Exercise objective >> Return all of the data exactly as written, without the pictures.

Stored data entries
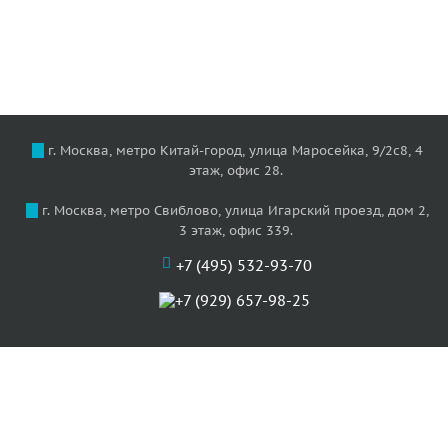
г. Москва, метро Китай-город, улица Маросейка, 9/2с8, 4
этаж, офис 28.
г. Москва, метро Свиблово, улица Игарский проезд, дом 2,
3 этаж, офис 339.
+7 (495) 532-93-70
+7 (929) 657-98-25
О нас
Цены
Услуги
Акции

Your response >>
г. Москва, метро Китай-город, улица Маросейка, 9/2с8, 4
этаж, офис 28.
г. Москва, метро Свиблово, улица Игарский проезд, дом 2,
3 этаж, офис 339.
+7 (495) 532-93-70
+7 (929) 657-98-25
О нас
Цены
Услуги
Акции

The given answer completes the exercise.